Michael Creel wrote:
So, the setup process goes as it appears in the Tutorial or the screencast, and seems to complete normally. The setup process reports finding the compute nodes, as in this shot:
but when you finish the setup process and call "lamnodes" is says that lamd is not running? Is that an accurate summary of the problem?
That's correct. The screens are the same like in the turtorial and at the end the screen says: Found 8 nodes (we're running 8 at the moment)
Michael Creel wrote:
What version of PelicanHPC are you using?
From this mirror:
http://download.mi.hs-heilbronn.de/pelicanhpc/
pelicanhpc-v1.9.1-32bit.iso
Michael Creel wrote:
After you re-run pelican_restarthpc things seem to work correctly?
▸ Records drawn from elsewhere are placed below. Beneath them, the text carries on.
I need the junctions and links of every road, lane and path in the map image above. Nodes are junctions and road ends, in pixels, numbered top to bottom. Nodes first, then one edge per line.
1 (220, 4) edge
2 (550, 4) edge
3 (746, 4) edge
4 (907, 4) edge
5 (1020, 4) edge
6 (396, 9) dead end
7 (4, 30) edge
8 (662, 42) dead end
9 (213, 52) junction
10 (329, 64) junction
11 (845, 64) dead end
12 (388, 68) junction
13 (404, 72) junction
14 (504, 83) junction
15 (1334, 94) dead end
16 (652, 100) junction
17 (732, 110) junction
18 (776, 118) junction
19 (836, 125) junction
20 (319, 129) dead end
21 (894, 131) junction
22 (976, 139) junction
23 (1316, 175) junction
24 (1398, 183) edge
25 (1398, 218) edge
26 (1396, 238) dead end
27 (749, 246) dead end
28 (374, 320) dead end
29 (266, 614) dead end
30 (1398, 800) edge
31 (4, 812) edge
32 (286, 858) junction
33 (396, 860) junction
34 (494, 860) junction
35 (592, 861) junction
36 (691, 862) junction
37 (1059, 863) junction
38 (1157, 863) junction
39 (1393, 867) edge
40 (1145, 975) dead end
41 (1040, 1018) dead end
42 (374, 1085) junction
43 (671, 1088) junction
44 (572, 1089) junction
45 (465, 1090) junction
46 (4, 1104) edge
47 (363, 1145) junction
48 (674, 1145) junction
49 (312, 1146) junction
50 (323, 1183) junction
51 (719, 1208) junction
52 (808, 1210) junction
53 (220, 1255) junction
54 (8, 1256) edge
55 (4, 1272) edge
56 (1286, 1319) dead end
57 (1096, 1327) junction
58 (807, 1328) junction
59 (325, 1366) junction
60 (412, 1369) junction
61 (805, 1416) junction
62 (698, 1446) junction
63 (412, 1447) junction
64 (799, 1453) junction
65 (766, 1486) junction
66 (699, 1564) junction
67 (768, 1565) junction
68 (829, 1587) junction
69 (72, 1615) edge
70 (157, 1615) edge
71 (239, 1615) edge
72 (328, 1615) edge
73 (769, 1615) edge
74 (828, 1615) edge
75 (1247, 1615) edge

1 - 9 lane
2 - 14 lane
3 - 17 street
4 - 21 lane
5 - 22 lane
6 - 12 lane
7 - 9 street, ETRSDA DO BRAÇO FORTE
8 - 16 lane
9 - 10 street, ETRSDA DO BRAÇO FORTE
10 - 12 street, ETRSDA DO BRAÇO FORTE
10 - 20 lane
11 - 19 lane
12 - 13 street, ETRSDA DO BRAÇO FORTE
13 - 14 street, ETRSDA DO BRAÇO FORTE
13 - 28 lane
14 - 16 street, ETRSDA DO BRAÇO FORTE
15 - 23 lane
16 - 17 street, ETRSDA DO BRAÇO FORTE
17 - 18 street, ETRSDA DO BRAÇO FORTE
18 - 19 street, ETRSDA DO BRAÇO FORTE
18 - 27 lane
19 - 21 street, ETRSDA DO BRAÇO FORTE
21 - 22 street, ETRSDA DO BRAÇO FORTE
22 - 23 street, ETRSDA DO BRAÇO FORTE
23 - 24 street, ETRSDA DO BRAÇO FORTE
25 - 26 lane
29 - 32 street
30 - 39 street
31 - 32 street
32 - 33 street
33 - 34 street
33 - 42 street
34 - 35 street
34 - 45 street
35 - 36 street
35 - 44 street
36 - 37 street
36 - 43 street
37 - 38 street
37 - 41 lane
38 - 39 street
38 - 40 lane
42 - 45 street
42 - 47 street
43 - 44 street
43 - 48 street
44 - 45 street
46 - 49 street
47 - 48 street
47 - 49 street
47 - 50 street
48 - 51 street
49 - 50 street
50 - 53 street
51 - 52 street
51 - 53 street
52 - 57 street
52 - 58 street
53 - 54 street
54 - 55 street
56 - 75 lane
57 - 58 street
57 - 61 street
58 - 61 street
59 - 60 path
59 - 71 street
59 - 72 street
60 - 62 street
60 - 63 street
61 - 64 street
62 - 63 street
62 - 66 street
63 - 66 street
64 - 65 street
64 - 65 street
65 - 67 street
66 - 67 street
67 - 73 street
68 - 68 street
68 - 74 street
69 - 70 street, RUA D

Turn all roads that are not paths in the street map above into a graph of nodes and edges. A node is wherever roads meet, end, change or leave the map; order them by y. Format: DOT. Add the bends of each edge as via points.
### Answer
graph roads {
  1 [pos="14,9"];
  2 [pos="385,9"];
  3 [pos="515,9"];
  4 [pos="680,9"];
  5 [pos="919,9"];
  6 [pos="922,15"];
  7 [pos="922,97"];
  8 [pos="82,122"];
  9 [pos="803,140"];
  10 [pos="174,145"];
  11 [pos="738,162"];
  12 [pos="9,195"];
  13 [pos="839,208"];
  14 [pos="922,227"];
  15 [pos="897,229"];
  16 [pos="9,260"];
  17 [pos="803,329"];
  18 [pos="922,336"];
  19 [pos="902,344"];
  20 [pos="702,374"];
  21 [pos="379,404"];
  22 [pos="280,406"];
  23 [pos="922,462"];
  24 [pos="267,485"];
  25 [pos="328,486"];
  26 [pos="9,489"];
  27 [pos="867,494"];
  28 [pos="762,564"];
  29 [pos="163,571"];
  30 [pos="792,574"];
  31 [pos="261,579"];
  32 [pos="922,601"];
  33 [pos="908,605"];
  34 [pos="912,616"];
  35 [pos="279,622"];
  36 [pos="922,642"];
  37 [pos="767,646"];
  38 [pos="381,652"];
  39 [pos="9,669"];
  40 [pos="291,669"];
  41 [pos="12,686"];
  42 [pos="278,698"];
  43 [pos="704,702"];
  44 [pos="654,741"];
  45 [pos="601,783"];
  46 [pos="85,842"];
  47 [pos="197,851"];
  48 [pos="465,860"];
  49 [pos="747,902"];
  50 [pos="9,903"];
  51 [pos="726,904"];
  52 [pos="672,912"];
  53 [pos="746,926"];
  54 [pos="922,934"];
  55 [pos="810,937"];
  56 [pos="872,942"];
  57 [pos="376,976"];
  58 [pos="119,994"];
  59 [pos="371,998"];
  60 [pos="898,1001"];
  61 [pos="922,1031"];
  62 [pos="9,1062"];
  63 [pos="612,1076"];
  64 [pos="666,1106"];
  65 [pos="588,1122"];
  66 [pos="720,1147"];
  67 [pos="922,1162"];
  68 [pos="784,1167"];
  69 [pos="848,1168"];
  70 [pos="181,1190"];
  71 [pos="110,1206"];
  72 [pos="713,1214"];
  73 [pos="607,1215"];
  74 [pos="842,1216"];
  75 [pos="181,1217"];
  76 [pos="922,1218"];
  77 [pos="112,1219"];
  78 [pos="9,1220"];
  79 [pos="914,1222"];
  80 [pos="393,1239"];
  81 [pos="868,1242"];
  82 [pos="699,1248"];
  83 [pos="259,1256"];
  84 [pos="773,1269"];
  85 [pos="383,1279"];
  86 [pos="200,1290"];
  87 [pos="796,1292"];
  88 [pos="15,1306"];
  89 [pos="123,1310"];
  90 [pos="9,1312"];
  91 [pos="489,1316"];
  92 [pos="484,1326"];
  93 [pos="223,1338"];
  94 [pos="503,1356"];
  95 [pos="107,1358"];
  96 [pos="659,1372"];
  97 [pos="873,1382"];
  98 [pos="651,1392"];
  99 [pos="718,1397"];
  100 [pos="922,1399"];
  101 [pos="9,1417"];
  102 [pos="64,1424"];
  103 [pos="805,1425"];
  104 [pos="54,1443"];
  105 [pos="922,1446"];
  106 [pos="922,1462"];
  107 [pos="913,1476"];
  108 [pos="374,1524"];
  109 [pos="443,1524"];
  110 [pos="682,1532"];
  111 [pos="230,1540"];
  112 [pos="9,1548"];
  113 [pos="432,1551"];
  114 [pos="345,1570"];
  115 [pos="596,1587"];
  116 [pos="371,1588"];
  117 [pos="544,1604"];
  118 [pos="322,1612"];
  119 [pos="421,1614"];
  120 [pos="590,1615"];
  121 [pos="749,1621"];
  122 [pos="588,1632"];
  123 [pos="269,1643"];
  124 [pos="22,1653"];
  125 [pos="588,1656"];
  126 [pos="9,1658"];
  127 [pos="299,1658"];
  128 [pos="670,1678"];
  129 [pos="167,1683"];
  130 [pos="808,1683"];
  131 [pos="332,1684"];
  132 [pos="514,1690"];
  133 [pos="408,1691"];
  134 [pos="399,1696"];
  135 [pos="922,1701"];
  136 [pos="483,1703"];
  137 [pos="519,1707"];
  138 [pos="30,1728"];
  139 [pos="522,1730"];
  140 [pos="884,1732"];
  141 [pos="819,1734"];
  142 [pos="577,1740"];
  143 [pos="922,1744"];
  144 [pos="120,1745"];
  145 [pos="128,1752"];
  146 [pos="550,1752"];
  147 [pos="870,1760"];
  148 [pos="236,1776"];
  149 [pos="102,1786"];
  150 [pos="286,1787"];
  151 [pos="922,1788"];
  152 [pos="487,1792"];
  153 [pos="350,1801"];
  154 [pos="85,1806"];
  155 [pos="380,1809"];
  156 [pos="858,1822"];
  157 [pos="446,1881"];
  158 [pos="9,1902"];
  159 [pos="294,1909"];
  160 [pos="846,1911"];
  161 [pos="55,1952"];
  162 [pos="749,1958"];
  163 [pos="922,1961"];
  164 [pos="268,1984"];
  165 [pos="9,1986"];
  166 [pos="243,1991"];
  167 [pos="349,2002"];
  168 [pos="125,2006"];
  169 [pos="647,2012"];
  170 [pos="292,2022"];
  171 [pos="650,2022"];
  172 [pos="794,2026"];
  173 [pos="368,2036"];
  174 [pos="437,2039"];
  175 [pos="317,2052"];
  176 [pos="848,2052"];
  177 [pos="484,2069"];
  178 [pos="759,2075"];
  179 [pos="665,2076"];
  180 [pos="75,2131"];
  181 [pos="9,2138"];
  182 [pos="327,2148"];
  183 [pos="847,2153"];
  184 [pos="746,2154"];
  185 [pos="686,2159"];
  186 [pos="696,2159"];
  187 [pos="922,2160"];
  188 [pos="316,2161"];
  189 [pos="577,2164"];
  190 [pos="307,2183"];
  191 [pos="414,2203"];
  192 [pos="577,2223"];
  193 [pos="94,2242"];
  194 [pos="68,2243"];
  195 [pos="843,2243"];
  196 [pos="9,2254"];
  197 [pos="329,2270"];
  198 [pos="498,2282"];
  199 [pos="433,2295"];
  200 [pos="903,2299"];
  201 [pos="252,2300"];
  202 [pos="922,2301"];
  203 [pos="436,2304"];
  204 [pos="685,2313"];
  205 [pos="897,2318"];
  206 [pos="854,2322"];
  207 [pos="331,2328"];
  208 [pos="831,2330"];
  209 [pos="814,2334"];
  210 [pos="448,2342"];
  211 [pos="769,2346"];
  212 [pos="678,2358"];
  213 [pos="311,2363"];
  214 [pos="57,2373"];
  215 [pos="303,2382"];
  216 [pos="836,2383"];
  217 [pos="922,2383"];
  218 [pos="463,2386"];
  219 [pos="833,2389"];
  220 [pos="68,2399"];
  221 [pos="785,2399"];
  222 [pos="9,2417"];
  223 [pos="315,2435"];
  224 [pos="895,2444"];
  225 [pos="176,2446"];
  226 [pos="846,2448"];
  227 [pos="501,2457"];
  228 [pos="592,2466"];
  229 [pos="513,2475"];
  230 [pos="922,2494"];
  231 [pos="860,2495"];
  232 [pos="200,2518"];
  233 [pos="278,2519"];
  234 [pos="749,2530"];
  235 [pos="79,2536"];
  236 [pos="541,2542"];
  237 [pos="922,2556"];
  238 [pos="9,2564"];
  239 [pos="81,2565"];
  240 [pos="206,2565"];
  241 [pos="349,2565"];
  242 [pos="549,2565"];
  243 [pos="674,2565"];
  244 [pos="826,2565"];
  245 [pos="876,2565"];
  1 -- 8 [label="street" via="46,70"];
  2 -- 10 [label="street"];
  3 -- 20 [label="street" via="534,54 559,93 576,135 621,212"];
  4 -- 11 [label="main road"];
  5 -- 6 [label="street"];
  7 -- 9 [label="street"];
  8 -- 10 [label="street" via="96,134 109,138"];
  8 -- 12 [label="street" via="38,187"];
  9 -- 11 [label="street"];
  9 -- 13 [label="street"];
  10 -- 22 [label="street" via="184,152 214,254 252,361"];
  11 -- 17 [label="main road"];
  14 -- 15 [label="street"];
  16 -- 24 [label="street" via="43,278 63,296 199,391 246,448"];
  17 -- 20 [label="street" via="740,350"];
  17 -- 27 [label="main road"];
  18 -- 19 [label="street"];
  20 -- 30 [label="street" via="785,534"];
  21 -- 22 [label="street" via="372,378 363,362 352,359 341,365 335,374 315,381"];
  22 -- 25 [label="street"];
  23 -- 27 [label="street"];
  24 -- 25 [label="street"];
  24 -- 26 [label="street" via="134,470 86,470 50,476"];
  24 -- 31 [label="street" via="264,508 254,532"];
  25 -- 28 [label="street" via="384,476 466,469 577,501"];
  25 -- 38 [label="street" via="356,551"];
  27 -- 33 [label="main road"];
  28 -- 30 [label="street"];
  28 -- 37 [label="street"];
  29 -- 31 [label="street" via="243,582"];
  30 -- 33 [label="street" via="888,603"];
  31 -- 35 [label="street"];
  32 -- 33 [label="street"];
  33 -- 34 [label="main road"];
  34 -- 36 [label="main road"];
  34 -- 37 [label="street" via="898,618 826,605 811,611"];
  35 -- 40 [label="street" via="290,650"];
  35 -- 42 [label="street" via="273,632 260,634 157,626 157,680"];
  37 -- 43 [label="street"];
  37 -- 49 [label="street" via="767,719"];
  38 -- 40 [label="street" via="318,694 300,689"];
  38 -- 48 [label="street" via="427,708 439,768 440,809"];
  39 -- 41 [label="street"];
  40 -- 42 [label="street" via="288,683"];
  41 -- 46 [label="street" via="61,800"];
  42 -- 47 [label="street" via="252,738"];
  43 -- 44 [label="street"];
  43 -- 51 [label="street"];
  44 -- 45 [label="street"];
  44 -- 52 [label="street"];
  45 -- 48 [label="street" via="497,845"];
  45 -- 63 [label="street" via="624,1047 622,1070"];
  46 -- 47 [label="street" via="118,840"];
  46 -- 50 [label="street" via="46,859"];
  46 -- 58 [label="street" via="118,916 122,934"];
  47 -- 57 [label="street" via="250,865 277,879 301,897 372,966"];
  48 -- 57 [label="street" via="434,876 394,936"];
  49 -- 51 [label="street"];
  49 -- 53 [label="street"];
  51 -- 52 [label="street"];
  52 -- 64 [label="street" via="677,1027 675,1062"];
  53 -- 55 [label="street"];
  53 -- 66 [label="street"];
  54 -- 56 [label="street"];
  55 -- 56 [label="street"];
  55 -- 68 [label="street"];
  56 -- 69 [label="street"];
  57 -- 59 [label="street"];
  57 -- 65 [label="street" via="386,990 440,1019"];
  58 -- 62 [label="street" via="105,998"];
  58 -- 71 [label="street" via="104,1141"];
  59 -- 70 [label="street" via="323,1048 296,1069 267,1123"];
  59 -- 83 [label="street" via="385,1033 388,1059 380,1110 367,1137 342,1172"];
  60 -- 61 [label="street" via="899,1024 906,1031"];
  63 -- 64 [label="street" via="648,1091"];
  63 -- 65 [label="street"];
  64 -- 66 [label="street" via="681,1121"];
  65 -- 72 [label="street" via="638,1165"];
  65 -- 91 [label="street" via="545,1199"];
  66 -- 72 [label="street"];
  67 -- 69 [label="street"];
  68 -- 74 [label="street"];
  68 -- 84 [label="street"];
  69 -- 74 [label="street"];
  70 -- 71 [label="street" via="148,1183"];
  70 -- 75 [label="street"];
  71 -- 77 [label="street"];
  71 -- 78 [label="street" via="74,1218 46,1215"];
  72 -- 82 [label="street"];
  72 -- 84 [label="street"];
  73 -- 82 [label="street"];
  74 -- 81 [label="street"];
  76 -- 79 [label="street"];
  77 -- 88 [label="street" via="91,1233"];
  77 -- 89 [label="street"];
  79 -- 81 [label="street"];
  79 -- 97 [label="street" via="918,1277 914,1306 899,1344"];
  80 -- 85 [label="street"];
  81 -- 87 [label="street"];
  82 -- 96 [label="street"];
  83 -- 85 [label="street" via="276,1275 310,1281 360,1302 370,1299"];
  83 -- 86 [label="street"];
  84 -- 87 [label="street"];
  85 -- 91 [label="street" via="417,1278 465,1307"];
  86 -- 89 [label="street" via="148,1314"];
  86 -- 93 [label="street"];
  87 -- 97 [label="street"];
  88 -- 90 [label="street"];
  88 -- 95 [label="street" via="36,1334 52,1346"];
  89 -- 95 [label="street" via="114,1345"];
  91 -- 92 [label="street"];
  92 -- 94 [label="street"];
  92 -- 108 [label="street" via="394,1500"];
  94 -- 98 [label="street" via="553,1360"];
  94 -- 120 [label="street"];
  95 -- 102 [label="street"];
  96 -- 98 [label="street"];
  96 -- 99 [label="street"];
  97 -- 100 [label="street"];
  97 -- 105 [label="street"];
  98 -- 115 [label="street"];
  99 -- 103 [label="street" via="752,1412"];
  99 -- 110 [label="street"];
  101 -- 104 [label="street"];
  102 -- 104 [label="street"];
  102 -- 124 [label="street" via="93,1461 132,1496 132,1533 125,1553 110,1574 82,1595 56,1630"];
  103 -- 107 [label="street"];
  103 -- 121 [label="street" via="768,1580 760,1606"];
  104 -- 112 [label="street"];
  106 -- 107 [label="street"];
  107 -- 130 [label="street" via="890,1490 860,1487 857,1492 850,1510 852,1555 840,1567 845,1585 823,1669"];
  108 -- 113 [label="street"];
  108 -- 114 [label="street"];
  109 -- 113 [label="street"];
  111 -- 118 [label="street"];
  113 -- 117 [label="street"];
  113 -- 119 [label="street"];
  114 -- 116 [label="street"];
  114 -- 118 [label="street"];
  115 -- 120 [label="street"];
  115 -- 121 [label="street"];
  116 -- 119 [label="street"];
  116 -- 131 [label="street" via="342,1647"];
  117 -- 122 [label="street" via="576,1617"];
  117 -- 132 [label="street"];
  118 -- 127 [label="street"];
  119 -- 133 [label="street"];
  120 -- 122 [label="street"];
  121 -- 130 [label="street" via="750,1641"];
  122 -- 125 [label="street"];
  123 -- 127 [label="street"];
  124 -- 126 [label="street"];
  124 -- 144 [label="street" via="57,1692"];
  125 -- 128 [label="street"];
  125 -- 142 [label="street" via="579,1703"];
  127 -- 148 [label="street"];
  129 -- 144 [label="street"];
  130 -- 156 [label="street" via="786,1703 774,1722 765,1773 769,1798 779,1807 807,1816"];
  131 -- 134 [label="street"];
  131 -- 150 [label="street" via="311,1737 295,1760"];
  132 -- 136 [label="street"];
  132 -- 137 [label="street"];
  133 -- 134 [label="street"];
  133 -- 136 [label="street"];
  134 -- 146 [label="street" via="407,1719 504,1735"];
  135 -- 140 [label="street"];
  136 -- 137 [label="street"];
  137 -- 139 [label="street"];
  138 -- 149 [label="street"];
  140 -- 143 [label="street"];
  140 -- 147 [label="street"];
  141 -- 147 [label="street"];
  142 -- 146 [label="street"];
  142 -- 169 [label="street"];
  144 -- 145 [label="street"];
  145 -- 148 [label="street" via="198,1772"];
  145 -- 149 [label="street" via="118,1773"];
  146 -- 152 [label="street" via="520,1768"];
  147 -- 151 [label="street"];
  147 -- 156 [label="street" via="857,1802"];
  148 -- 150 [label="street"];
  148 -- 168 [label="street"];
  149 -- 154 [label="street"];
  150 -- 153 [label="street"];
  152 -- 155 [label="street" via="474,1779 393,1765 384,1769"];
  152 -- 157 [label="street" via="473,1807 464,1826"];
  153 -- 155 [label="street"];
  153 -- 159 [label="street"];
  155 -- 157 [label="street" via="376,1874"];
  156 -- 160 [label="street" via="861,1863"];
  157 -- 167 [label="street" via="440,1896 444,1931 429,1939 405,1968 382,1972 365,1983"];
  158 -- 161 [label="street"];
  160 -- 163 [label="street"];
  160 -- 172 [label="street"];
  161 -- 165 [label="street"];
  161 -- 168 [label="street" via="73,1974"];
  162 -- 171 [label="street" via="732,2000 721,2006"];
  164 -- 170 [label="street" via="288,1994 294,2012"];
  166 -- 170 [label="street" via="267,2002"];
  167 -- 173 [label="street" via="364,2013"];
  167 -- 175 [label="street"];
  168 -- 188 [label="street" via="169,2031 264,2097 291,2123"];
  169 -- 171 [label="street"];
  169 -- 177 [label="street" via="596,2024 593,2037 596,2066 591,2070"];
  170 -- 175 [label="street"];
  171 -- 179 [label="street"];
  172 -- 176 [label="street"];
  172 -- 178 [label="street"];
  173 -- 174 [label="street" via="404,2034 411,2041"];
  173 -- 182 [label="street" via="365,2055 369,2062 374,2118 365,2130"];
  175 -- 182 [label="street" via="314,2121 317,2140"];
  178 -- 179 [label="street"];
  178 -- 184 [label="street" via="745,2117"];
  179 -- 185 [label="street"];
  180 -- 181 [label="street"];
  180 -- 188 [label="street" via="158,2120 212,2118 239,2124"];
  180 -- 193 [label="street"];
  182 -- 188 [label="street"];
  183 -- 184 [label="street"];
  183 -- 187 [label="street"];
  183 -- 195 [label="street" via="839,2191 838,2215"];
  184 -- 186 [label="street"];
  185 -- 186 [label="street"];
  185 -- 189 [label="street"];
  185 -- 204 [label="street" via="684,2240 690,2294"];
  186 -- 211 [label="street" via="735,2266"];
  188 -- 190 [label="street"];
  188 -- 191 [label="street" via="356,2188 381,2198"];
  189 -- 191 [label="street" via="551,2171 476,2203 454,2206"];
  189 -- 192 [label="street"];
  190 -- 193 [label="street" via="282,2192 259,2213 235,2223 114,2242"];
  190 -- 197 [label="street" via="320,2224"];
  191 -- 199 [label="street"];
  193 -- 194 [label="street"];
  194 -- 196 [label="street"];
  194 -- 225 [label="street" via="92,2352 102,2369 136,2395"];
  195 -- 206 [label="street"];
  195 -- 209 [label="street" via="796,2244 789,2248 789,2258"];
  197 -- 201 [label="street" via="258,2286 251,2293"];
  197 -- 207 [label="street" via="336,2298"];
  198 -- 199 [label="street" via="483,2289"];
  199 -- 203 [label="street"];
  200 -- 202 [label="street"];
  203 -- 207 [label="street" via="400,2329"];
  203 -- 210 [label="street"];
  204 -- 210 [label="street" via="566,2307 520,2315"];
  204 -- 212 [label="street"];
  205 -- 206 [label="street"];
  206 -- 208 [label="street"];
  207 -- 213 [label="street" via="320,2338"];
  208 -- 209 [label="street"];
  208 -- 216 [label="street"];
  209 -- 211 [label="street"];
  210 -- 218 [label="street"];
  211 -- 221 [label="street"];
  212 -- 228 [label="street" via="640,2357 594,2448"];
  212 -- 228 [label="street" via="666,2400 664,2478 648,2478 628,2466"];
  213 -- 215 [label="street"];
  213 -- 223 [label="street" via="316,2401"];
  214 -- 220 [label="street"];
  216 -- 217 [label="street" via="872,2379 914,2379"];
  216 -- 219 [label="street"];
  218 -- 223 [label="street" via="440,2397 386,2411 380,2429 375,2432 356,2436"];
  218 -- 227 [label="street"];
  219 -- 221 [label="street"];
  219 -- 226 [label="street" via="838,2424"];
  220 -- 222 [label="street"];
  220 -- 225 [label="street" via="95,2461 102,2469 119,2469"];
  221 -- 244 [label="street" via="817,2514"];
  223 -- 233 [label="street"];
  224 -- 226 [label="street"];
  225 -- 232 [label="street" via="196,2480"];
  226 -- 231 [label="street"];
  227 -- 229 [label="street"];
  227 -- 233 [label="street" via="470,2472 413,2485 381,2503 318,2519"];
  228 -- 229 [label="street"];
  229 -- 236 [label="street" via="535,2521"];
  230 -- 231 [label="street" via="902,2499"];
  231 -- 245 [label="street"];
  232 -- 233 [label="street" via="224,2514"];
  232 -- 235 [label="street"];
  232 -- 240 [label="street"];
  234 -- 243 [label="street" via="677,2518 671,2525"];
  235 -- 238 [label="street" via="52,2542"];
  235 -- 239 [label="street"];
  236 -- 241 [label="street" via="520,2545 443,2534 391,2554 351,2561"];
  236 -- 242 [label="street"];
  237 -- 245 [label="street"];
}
Interestingly it's "pelican_restart_hpc" (with underscore), but yes & no, I did the following:
1.) lamboot
2.) lamnodes shows only the host
3.) pelican_restart_hpc
4.) the host finds 8 nodes, but lamnodes has still only 1
5.) pelican_setup again
6.) the host finds 8 nodes, lamnodes shows all 8 IPs of the nodes
7.) startx and then I tried some examples
Michael Creel wrote:
kernel_example has a bug, thanks for the report. I'll fix that for the next release. (EDIT: actually, this is already fixed in the v1.99.0 release.). I think that pea_example is running fine. This is an indication that re-running pelican_restarthpc in fact worked. If 2 MPI ranks are used, it is normal that top only shows 1 running on the frontend, because the other is running on a compute node. To see it, ssh into the compute node and run top there (or set up a cluster monitor - see the homepage for a link how to do it).
Ok, here we go: v1.99 - We do have AMD Semprons 3000+ - and i'm not sure if they support 64bit - so maybe here settles the problem we do have? We tried running the v1.9.1-32bit.iso as I mentioned.
Michael Creel wrote:
sorry, I don't know anything about that.
No problem, but actually MPI Programs should be supported by Pelican? I couldn't find any "howto" for MPI Porgrams to run it on al cluster... it's quite new for me... maybe you have a hint.